Fri, Jun 24, 2011 - Page 8 News List

Shifting the dynamics in the ‘1992 framework’

By Ted Chang 陳峻綱

When parties come to power, they are often compelled to modify their values to achieve certain ends. Like it or not, a future Democratic Progressive Party (DPP) administration could be forced to swallow a bitter pill and deal with Beijing based on the so-called “1992 consensus.”

Such a scenario, however, does not necessarily mean that the party would have to sell out its core values. Even though the DPP has rejected the “1992 consensus” — that there is “one China, with each side having its own interpretation” — the room for interpretation of this “consensus” is something the party could exploit.

Given their traditional opposition to this “consensus,” for pan-greens to accept this is a non-starter, as the most problematic issue is the connotation of what the term “one China” refers to.

According to the “1992 consensus,” the Chinese Nationalist Party (KMT) and Chinese Communist Party (CCP) have agreed not to actively challenge each side’s own interpretation of what “one China” is.

Under the KMT’s interpretation, “one China” refers to the Republic of China (ROC), which encompasses the Taiwan, or “free,” and “mainland” areas.
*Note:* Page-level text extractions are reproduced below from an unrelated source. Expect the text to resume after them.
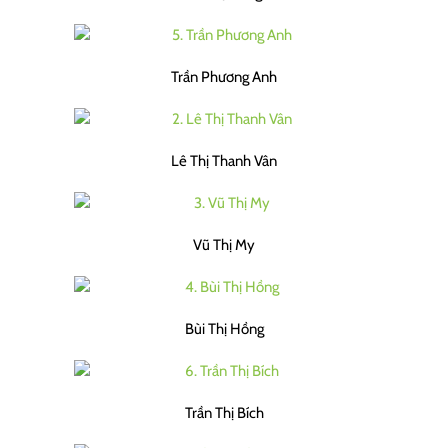
Trần Phương Anh
Lê Thị Thanh Vân
Vũ Thị My
Bùi Thị Hồng
Trần Thị Bích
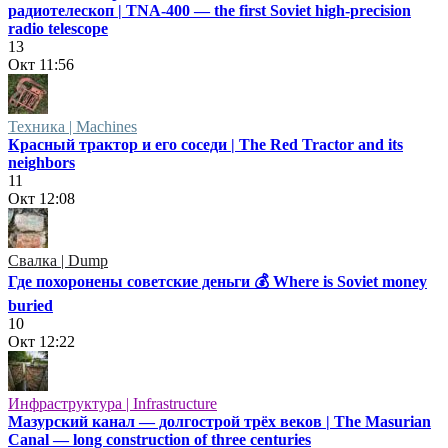
радиотелескоп | TNA-400 — the first Soviet high-precision
radio telescope
13
Окт
11:56
Техника | Machines
Красный трактор и его соседи | The Red Tractor and its
neighbors
11
Окт
12:08
Свалка | Dump
Где похоронены советские деньги 💰 Where is Soviet money
buried
10
Окт
12:22
Инфраструктура | Infrastructure
Мазурский канал — долгострой трёх веков | The Masurian
Canal — long construction of three centuries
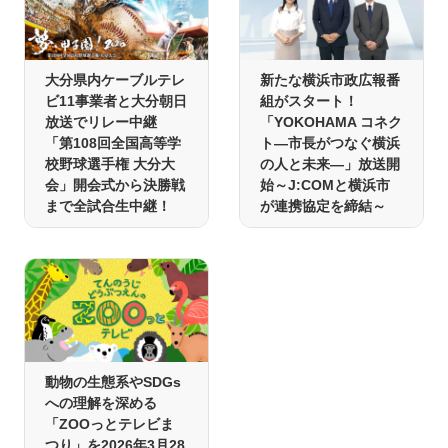
大分県内ケーブルテレ
新たな横浜市政広報番
ビ11事業者と大分朝日
組がスタート！
放送でリレー中継
「YOKOHAMA コネク
「第108回全国高等学
ト―市長がつなぐ横浜
校野球選手権 大分大
の人と未来―」放送開
会」開会式から決勝戦
始～J:COMと横浜市
まで全試合生中継！
が連携協定を締結～
動物の生態系やSDGs
への理解を深める
「ZOOっとテレビま
つり」を2026年3月28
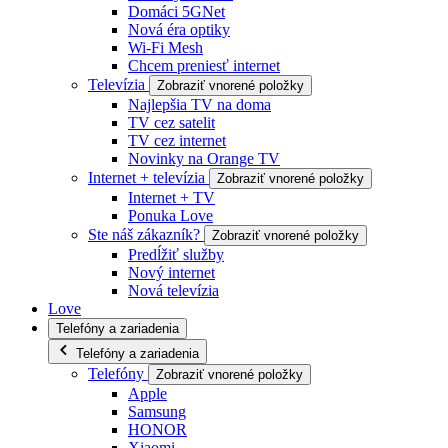
Domáci 5GNet
Nová éra optiky
Wi-Fi Mesh
Chcem preniesť internet
Televízia
Zobraziť vnorené položky
Najlepšia TV na doma
TV cez satelit
TV cez internet
Novinky na Orange TV
Internet + televízia
Zobraziť vnorené položky
Internet + TV
Ponuka Love
Ste náš zákazník?
Zobraziť vnorené položky
Predĺžiť služby
Nový internet
Nová televízia
Love
Telefóny a zariadenia
Telefóny a zariadenia
Telefóny
Zobraziť vnorené položky
Apple
Samsung
HONOR
Xiaomi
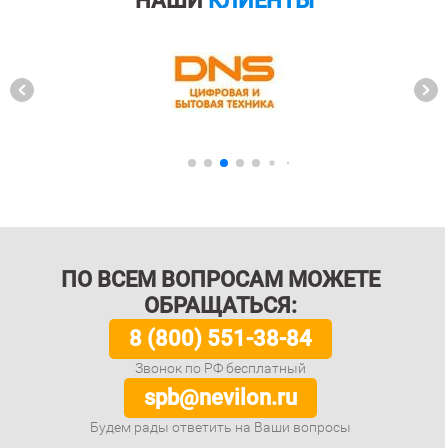
НАШИ
КЛИЕНТЫ
ПО ВСЕМ ВОПРОСАМ МОЖЕТЕ
ОБРАЩАТЬСЯ:
8 (800) 551-38-84
Звонок по РФ бесплатный
spb@nevilon.ru
Будем рады ответить на Ваши вопросы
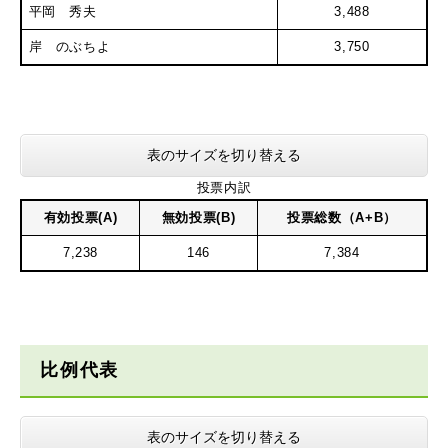
平岡 秀夫
3,488
岸 のぶちよ
3,750
表のサイズを切り替える
投票内訳
有効投票(A)
無効投票(B)
投票総数（A+B）
7,238
146
7,384
比例代表
表のサイズを切り替える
The CCP defines “one China” as all territories under the rule of the People’s Republic of China (PRC), including Tibet and Xinjiang, Taiwan, the Diaoyutai Islands (釣魚台) and pretty much all of the South China Sea.

However, this generally accepted premise of “one China” — that Taiwan is a part of China — is just that: a premise.

As for the DPP, it too recognizes “one China” — a PRC that does not include Taiwan.

If the KMT and CCP are happy to play this interpretation game, defining territories based on their own interests, what’s to stop the DPP from entering the arena where it could change the dynamics from within the same framework?

Although Beijing will never admit it, the “1992 consensus” it follows as the basis for cross-strait relations is essentially a tacit acceptance that Taiwan does not belong to it, and as long as a DPP administration does not reject outright the “consensus” or formally declare independence, Beijing would have no reason to reject talks with Taipei.

The DPP would not even have to make public its interpretation of “one China;” it’s already known where the party stands on this.

Rather, if it approached talks with Beijing using the “1992 consensus” as a basis, yet with the mindset that there is indeed one China that does not include Taiwan, it could break a potential impasse that as of now would closely follow the possible election of DPP Chairperson Tsai Ing-wen (蔡英文) as president.

Granted, the DPP would have to answer to the deep-green segment of the party, which would scoff at any notion of adopting the “1992 consensus,” but if the neck-and-neck results in recent polls translate into a narrow victory for Tsai in January’s presidential election, such a result could hardly be considered a resounding endorsement of the party’s cross-strait policy, including its rejection of the “1992 consensus.”

DPP figures have shown themselves to be capable of pragmatic approaches when dealing with Taiwan’s political status. Former president Chen Shui-bian (陳水扁) — when he was in power at least — considered the ROC as Taiwan and Taiwan as the ROC, while former premier Frank Hsieh (謝長廷) not too long ago proposed his “constitutional consensus” theory, which included the idea of “one Constitution, two interpretations.”